The survey also found that more and more retirees are taking steps to avoid falling into the last category above as they approach traditional retirement age. Workers in the pre-retirement stage were found to have done some financial planning within five years of retiring (37%), with a larger percentage (54%) doing so within two years of stopping work.

A Mixed Bag for Employers

Still, not everyone is thrilled with the trend toward more working 'retirees', including some in the workforce who feel displaced by older workers, as well as employers faced with increasing costs incurred by aging employees. The findings of yet another comprehensive survey, of more than 4,000 full-time U.S. workers conducted recently by employment consultants TowersWatson, are somewhat more pessimistic.

This study reveals a perception that older workers are “clogging” the job market and impeding job “opportunities for the young.” That's according to a recent article from MarketWatch. Further, it strikes a note of caution for employers: that older workers tend to be more stressed, less healthy and more “disengaged” from their jobs than younger employees. The result, according to TowersWatson: a productivity drag for employers.

The study cites an inverse in traditional labor participation rates for American men in the past 25 years: while they’re fallen for 25-54 year-old males by about 5%, they’ve risen sharply for men 65 or older (by about 7%), with a growing number of pre-retirees in the 55-64 age range either employed or looking for work. Fingers point to the change in how retirement benefits are structured at companies, but also to Social Security, where the so-called “full retirement age” has risen from 65 to 67 for much of the Baby Boom population.

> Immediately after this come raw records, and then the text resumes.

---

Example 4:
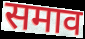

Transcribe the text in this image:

समाव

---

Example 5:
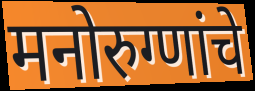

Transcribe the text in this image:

मनोरुग्णांचे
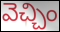
వెచ్చిం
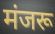
मंजरू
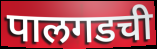
पालगडची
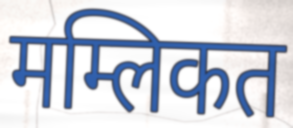
मम्लिकत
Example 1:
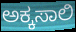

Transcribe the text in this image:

ಅಕ್ಕಸಾಲಿ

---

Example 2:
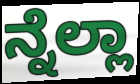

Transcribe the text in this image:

ನ್ನೆಲ್ಲಾ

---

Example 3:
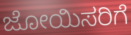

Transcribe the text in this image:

ಜೋಯಿಸರಿಗೆ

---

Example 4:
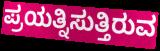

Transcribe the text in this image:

ಪ್ರಯತ್ನಿಸುತ್ತಿರುವ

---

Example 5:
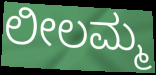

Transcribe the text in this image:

ಲೀಲಮ್ಮ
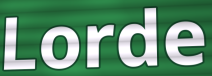
Lorde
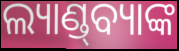
ଲ୍ୟାଣ୍ଡ୍‌ବ୍ୟାଙ୍କ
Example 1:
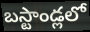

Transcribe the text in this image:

బస్టాండ్లలో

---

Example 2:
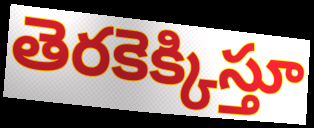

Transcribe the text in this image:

తెరకెక్కిస్తూ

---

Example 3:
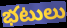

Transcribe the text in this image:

భటులు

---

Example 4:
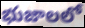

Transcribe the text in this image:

భుజాలలో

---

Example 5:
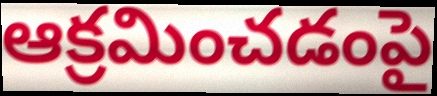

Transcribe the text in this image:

ఆక్రమించడంపై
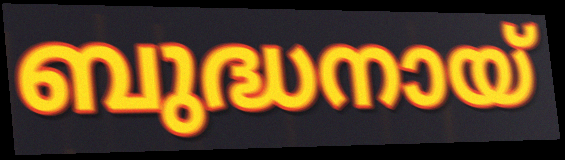
ബുദ്ധനായ്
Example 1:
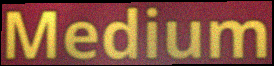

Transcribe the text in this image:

Medium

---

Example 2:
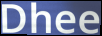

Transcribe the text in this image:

Dhee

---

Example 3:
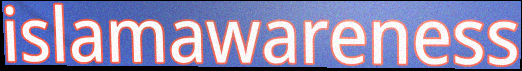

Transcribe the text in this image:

islamawareness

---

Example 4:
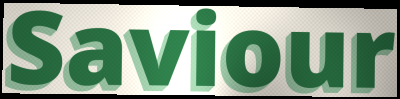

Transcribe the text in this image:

Saviour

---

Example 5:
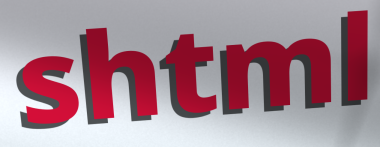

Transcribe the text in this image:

shtml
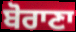
ਬੋਰਾਣਾ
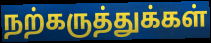
நற்கருத்துக்கள்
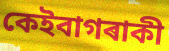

While this survey, like the others discussed earlier, finds sharply upward trends in retirement age and the number of working retirees, it also reveals something of a quandary for employers. On the one hand, they have the benefit of keeping knowledgeable and experienced workers on staff for longer periods of time. On the other hand, older workers do indeed incur higher healthcare costs, and may in fact be somewhat less productive than their younger counterparts.

Concurrently, companies may have to slow down their recruiting and hiring of the next generation of staffers they will eventually need to replace the older employees.

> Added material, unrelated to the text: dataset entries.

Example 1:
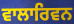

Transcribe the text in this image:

ਵਾਲਾਰਿਵਨ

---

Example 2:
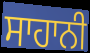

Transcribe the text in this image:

ਸਾਹਾਨੀ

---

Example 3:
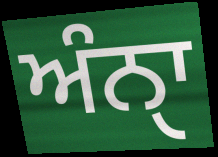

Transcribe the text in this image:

ਅੰਨੑਾ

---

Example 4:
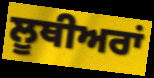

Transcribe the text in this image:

ਲੂਥੀਅਰਾਂ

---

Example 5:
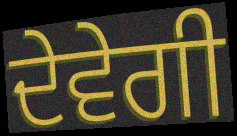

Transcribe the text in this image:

ਦੇਵੇਗੀ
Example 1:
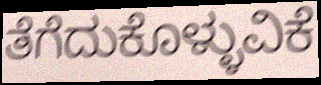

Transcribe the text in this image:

ತೆಗೆದುಕೊಳ್ಳುವಿಕೆ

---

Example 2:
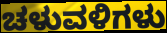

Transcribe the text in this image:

ಚಳುವಳಿಗಳು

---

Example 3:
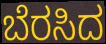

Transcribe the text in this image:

ಬೆರಸಿದ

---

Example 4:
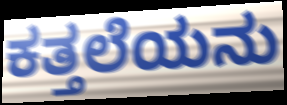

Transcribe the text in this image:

ಕತ್ತಲೆಯನು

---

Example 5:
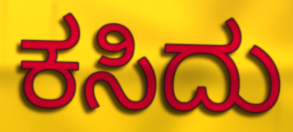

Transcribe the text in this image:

ಕಸಿದು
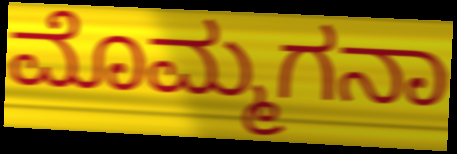
ಮೊಮ್ಮಗನಾ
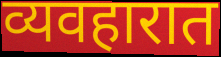
व्यवहारात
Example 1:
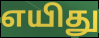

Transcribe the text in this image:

எயிது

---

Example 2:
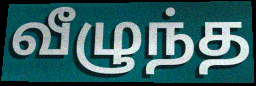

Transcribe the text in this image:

வீழுந்த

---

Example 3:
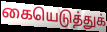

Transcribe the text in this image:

கையெடுத்துக்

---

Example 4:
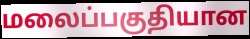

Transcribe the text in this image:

மலைப்பகுதியான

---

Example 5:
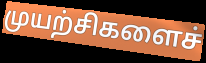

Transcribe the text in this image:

முயற்சிகளைச்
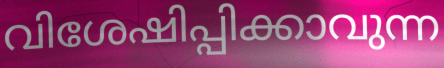
വിശേഷിപ്പിക്കാവുന്ന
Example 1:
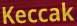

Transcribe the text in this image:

Keccak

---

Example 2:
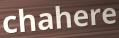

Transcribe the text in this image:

chahere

So where does this leave the work force and employers in 2015? In a state of flux, like most other aspects of the global economy and of corporate America. Baby Boomers and Gen X’ers can’t afford to retire as easily as their parents did, so are planning longer working lives. Millenials are on the rise in the workplace, but will face new challenges as they plot their career paths.

The assembly-line jobs of the late 20th century are giving way to robotics and a knowledge- and technology-based economy. That means older people can work longer, work remotely, work differently than ever before. It means that companies will need to adapt to changing demographics and an aging population.

Perhaps, in an ironic twist, it may even force employers to revisit the way they structure retirement benefits – even at the expense of healthcare, bonuses or vacation pay. Otherwise, they may find themselves before mid-century with a significant geriatric population on their payrolls.